**Task goal**: Return the lines from the one containing "Rendered at 2001 by 1125 pixels." to the end of the material, both end lines included, exactly and with nothing else.

**Exercise inputs**:
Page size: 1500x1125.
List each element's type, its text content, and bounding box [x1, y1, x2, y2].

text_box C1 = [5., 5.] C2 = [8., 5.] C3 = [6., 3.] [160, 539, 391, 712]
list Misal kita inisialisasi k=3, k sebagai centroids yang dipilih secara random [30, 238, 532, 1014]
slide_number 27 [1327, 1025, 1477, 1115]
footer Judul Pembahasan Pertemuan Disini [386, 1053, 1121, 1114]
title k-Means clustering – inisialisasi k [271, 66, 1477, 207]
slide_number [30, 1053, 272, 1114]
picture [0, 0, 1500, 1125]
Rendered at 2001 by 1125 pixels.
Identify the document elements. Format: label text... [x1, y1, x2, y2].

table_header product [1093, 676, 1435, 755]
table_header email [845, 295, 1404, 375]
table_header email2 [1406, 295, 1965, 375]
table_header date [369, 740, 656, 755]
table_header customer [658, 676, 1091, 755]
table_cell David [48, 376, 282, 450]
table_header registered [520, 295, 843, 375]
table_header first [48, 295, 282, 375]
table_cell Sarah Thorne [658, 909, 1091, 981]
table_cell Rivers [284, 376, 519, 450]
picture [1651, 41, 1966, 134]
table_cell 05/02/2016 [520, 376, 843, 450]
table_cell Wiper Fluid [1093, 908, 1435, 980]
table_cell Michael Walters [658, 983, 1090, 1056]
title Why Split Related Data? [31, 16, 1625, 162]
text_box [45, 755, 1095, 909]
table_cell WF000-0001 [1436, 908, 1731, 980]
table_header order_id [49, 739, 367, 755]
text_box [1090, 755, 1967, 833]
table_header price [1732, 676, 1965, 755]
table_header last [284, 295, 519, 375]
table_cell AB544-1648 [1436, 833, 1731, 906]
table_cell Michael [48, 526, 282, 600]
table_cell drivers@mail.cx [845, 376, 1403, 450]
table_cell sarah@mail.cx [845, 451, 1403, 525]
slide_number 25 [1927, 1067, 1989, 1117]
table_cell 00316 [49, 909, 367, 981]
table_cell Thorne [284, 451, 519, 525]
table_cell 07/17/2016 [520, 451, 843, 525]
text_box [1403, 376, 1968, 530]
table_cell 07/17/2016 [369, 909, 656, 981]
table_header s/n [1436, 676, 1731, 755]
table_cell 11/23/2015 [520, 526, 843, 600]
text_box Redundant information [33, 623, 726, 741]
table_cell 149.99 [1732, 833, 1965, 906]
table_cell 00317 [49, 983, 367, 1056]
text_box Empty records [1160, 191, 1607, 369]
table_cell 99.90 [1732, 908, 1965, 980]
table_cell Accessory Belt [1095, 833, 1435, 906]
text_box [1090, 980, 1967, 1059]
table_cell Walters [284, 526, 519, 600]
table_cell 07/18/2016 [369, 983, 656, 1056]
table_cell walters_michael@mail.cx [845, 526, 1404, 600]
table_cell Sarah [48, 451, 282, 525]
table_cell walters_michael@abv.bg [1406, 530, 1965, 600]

**The completed task**:
Rendered at 2001 by 1125 pixels.
Identify the document elements. Format: label text... [x1, y1, x2, y2].

table_header product [1093, 676, 1435, 755]
table_header email [845, 295, 1404, 375]
table_header email2 [1406, 295, 1965, 375]
table_header date [369, 740, 656, 755]
table_header customer [658, 676, 1091, 755]
table_cell David [48, 376, 282, 450]
table_header registered [520, 295, 843, 375]
table_header first [48, 295, 282, 375]
table_cell Sarah Thorne [658, 909, 1091, 981]
table_cell Rivers [284, 376, 519, 450]
picture [1651, 41, 1966, 134]
table_cell 05/02/2016 [520, 376, 843, 450]
table_cell Wiper Fluid [1093, 908, 1435, 980]
table_cell Michael Walters [658, 983, 1090, 1056]
title Why Split Related Data? [31, 16, 1625, 162]
text_box [45, 755, 1095, 909]
table_cell WF000-0001 [1436, 908, 1731, 980]
table_header order_id [49, 739, 367, 755]
text_box [1090, 755, 1967, 833]
table_header price [1732, 676, 1965, 755]
table_header last [284, 295, 519, 375]
table_cell AB544-1648 [1436, 833, 1731, 906]
table_cell Michael [48, 526, 282, 600]
table_cell drivers@mail.cx [845, 376, 1403, 450]
table_cell sarah@mail.cx [845, 451, 1403, 525]
slide_number 25 [1927, 1067, 1989, 1117]
table_cell 00316 [49, 909, 367, 981]
table_cell Thorne [284, 451, 519, 525]
table_cell 07/17/2016 [520, 451, 843, 525]
text_box [1403, 376, 1968, 530]
table_cell 07/17/2016 [369, 909, 656, 981]
table_header s/n [1436, 676, 1731, 755]
table_cell 11/23/2015 [520, 526, 843, 600]
text_box Redundant information [33, 623, 726, 741]
table_cell 149.99 [1732, 833, 1965, 906]
table_cell 00317 [49, 983, 367, 1056]
text_box Empty records [1160, 191, 1607, 369]
table_cell 99.90 [1732, 908, 1965, 980]
table_cell Accessory Belt [1095, 833, 1435, 906]
text_box [1090, 980, 1967, 1059]
table_cell Walters [284, 526, 519, 600]
table_cell 07/18/2016 [369, 983, 656, 1056]
table_cell walters_michael@mail.cx [845, 526, 1404, 600]
table_cell Sarah [48, 451, 282, 525]
table_cell walters_michael@abv.bg [1406, 530, 1965, 600]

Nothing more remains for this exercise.